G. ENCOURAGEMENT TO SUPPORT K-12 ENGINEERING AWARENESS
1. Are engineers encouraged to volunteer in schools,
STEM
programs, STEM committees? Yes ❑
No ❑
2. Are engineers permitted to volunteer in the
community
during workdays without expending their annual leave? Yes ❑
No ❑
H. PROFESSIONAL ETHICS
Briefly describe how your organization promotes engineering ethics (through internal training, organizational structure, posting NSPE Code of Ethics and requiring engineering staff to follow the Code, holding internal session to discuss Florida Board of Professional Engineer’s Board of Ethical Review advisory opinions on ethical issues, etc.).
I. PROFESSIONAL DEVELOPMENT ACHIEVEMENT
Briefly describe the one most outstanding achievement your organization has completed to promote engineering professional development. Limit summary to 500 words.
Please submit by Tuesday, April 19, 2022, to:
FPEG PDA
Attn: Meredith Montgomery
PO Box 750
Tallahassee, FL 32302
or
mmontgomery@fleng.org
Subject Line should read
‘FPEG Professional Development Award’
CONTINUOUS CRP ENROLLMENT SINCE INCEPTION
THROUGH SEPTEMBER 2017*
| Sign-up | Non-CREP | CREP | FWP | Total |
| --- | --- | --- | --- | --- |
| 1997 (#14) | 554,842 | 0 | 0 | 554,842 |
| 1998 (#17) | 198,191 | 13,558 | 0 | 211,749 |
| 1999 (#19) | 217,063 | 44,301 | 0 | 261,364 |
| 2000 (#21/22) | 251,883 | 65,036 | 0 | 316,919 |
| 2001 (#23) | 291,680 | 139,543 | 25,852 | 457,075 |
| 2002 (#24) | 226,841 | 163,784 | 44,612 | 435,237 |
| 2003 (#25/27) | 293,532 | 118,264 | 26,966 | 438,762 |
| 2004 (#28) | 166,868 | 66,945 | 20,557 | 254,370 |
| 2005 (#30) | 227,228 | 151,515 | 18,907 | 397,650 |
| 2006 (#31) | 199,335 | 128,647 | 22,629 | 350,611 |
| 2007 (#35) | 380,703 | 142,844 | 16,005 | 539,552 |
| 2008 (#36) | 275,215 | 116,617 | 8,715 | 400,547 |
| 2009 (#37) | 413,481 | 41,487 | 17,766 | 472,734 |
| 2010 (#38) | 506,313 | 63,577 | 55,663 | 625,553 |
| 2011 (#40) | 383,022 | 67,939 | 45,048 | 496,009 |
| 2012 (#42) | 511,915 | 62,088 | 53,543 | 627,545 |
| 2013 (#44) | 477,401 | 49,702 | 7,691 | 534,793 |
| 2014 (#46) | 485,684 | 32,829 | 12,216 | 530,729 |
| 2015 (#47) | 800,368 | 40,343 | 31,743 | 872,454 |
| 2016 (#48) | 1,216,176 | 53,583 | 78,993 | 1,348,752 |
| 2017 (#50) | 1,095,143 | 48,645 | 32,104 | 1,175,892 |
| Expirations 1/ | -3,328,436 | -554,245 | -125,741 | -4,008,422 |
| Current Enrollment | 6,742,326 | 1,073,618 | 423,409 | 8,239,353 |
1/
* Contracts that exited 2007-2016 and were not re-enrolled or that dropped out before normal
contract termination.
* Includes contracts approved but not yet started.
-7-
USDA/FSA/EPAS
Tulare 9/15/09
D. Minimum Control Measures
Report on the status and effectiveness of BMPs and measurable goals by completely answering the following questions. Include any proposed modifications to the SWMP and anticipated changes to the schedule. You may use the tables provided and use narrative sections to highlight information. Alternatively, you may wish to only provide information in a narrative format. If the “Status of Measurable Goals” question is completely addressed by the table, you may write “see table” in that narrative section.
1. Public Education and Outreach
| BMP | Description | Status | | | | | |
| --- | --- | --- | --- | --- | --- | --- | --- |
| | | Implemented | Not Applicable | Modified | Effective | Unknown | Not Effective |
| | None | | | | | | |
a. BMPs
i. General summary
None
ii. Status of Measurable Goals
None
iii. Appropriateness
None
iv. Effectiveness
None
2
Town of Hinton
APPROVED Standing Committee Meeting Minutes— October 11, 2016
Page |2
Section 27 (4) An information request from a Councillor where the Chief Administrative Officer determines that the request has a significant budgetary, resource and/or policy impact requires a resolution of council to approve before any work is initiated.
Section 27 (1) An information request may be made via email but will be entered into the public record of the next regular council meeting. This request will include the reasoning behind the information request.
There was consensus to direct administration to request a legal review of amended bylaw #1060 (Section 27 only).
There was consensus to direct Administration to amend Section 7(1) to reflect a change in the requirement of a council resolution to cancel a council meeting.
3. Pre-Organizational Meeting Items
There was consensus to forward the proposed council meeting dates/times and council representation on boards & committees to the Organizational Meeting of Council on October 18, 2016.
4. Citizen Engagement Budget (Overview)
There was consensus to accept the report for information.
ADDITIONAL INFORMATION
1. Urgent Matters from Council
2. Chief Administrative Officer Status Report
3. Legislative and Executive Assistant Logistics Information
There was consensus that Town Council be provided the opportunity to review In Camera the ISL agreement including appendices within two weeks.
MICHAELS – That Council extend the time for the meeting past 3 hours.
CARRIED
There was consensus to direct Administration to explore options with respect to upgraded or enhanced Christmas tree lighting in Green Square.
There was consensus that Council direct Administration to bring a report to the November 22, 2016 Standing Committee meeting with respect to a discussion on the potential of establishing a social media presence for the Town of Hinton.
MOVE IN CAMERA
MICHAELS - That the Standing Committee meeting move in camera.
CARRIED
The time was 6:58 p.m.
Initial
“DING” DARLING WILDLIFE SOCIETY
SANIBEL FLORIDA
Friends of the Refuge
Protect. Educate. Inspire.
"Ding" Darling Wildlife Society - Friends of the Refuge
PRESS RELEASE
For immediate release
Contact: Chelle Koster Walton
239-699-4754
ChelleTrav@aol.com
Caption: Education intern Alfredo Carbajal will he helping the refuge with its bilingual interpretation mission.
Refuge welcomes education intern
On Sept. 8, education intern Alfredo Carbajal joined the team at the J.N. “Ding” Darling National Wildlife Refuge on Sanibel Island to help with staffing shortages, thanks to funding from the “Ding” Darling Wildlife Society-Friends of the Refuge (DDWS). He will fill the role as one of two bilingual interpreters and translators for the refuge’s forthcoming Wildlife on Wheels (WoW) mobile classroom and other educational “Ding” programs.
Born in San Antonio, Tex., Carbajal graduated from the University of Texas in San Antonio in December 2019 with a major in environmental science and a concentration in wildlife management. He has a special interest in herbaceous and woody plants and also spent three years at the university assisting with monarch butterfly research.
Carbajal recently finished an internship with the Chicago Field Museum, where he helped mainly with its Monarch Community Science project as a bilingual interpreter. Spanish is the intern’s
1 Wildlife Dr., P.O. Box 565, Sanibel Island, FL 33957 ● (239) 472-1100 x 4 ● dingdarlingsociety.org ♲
|---|
- Task description -
Each line of the listing should be retyped exactly, with nothing left out.

- Output below -
G. ENCOURAGEMENT TO SUPPORT K-12 ENGINEERING AWARENESS
1. Are engineers encouraged to volunteer in schools,
STEM
programs, STEM committees? Yes ❑
No ❑
2. Are engineers permitted to volunteer in the
community
during workdays without expending their annual leave? Yes ❑
No ❑
H. PROFESSIONAL ETHICS
Briefly describe how your organization promotes engineering ethics (through internal training, organizational structure, posting NSPE Code of Ethics and requiring engineering staff to follow the Code, holding internal session to discuss Florida Board of Professional Engineer’s Board of Ethical Review advisory opinions on ethical issues, etc.).
I. PROFESSIONAL DEVELOPMENT ACHIEVEMENT
Briefly describe the one most outstanding achievement your organization has completed to promote engineering professional development. Limit summary to 500 words.
Please submit by Tuesday, April 19, 2022, to:
FPEG PDA
Attn: Meredith Montgomery
PO Box 750
Tallahassee, FL 32302
or
mmontgomery@fleng.org
Subject Line should read
‘FPEG Professional Development Award’
CONTINUOUS CRP ENROLLMENT SINCE INCEPTION
THROUGH SEPTEMBER 2017*
| Sign-up | Non-CREP | CREP | FWP | Total |
| --- | --- | --- | --- | --- |
| 1997 (#14) | 554,842 | 0 | 0 | 554,842 |
| 1998 (#17) | 198,191 | 13,558 | 0 | 211,749 |
| 1999 (#19) | 217,063 | 44,301 | 0 | 261,364 |
| 2000 (#21/22) | 251,883 | 65,036 | 0 | 316,919 |
| 2001 (#23) | 291,680 | 139,543 | 25,852 | 457,075 |
| 2002 (#24) | 226,841 | 163,784 | 44,612 | 435,237 |
| 2003 (#25/27) | 293,532 | 118,264 | 26,966 | 438,762 |
| 2004 (#28) | 166,868 | 66,945 | 20,557 | 254,370 |
| 2005 (#30) | 227,228 | 151,515 | 18,907 | 397,650 |
| 2006 (#31) | 199,335 | 128,647 | 22,629 | 350,611 |
| 2007 (#35) | 380,703 | 142,844 | 16,005 | 539,552 |
| 2008 (#36) | 275,215 | 116,617 | 8,715 | 400,547 |
| 2009 (#37) | 413,481 | 41,487 | 17,766 | 472,734 |
| 2010 (#38) | 506,313 | 63,577 | 55,663 | 625,553 |
| 2011 (#40) | 383,022 | 67,939 | 45,048 | 496,009 |
| 2012 (#42) | 511,915 | 62,088 | 53,543 | 627,545 |
| 2013 (#44) | 477,401 | 49,702 | 7,691 | 534,793 |
| 2014 (#46) | 485,684 | 32,829 | 12,216 | 530,729 |
| 2015 (#47) | 800,368 | 40,343 | 31,743 | 872,454 |
| 2016 (#48) | 1,216,176 | 53,583 | 78,993 | 1,348,752 |
| 2017 (#50) | 1,095,143 | 48,645 | 32,104 | 1,175,892 |
| Expirations 1/ | -3,328,436 | -554,245 | -125,741 | -4,008,422 |
| Current Enrollment | 6,742,326 | 1,073,618 | 423,409 | 8,239,353 |
1/
* Contracts that exited 2007-2016 and were not re-enrolled or that dropped out before normal
contract termination.
* Includes contracts approved but not yet started.
-7-
USDA/FSA/EPAS
Tulare 9/15/09
D. Minimum Control Measures
Report on the status and effectiveness of BMPs and measurable goals by completely answering the following questions. Include any proposed modifications to the SWMP and anticipated changes to the schedule. You may use the tables provided and use narrative sections to highlight information. Alternatively, you may wish to only provide information in a narrative format. If the “Status of Measurable Goals” question is completely addressed by the table, you may write “see table” in that narrative section.
1. Public Education and Outreach
| BMP | Description | Status | | | | | |
| --- | --- | --- | --- | --- | --- | --- | --- |
| | | Implemented | Not Applicable | Modified | Effective | Unknown | Not Effective |
| | None | | | | | | |
a. BMPs
i. General summary
None
ii. Status of Measurable Goals
None
iii. Appropriateness
None
iv. Effectiveness
None
2
Town of Hinton
APPROVED Standing Committee Meeting Minutes— October 11, 2016
Page |2
Section 27 (4) An information request from a Councillor where the Chief Administrative Officer determines that the request has a significant budgetary, resource and/or policy impact requires a resolution of council to approve before any work is initiated.
Section 27 (1) An information request may be made via email but will be entered into the public record of the next regular council meeting. This request will include the reasoning behind the information request.
There was consensus to direct administration to request a legal review of amended bylaw #1060 (Section 27 only).
There was consensus to direct Administration to amend Section 7(1) to reflect a change in the requirement of a council resolution to cancel a council meeting.
3. Pre-Organizational Meeting Items
There was consensus to forward the proposed council meeting dates/times and council representation on boards & committees to the Organizational Meeting of Council on October 18, 2016.
4. Citizen Engagement Budget (Overview)
There was consensus to accept the report for information.
ADDITIONAL INFORMATION
1. Urgent Matters from Council
2. Chief Administrative Officer Status Report
3. Legislative and Executive Assistant Logistics Information
There was consensus that Town Council be provided the opportunity to review In Camera the ISL agreement including appendices within two weeks.
MICHAELS – That Council extend the time for the meeting past 3 hours.
CARRIED
There was consensus to direct Administration to explore options with respect to upgraded or enhanced Christmas tree lighting in Green Square.
There was consensus that Council direct Administration to bring a report to the November 22, 2016 Standing Committee meeting with respect to a discussion on the potential of establishing a social media presence for the Town of Hinton.
MOVE IN CAMERA
MICHAELS - That the Standing Committee meeting move in camera.
CARRIED
The time was 6:58 p.m.
Initial
“DING” DARLING WILDLIFE SOCIETY
SANIBEL FLORIDA
Friends of the Refuge
Protect. Educate. Inspire.
"Ding" Darling Wildlife Society - Friends of the Refuge
PRESS RELEASE
For immediate release
Contact: Chelle Koster Walton
239-699-4754
ChelleTrav@aol.com
Caption: Education intern Alfredo Carbajal will he helping the refuge with its bilingual interpretation mission.
Refuge welcomes education intern
On Sept. 8, education intern Alfredo Carbajal joined the team at the J.N. “Ding” Darling National Wildlife Refuge on Sanibel Island to help with staffing shortages, thanks to funding from the “Ding” Darling Wildlife Society-Friends of the Refuge (DDWS). He will fill the role as one of two bilingual interpreters and translators for the refuge’s forthcoming Wildlife on Wheels (WoW) mobile classroom and other educational “Ding” programs.
Born in San Antonio, Tex., Carbajal graduated from the University of Texas in San Antonio in December 2019 with a major in environmental science and a concentration in wildlife management. He has a special interest in herbaceous and woody plants and also spent three years at the university assisting with monarch butterfly research.
Carbajal recently finished an internship with the Chicago Field Museum, where he helped mainly with its Monarch Community Science project as a bilingual interpreter. Spanish is the intern’s
1 Wildlife Dr., P.O. Box 565, Sanibel Island, FL 33957 ● (239) 472-1100 x 4 ● dingdarlingsociety.org ♲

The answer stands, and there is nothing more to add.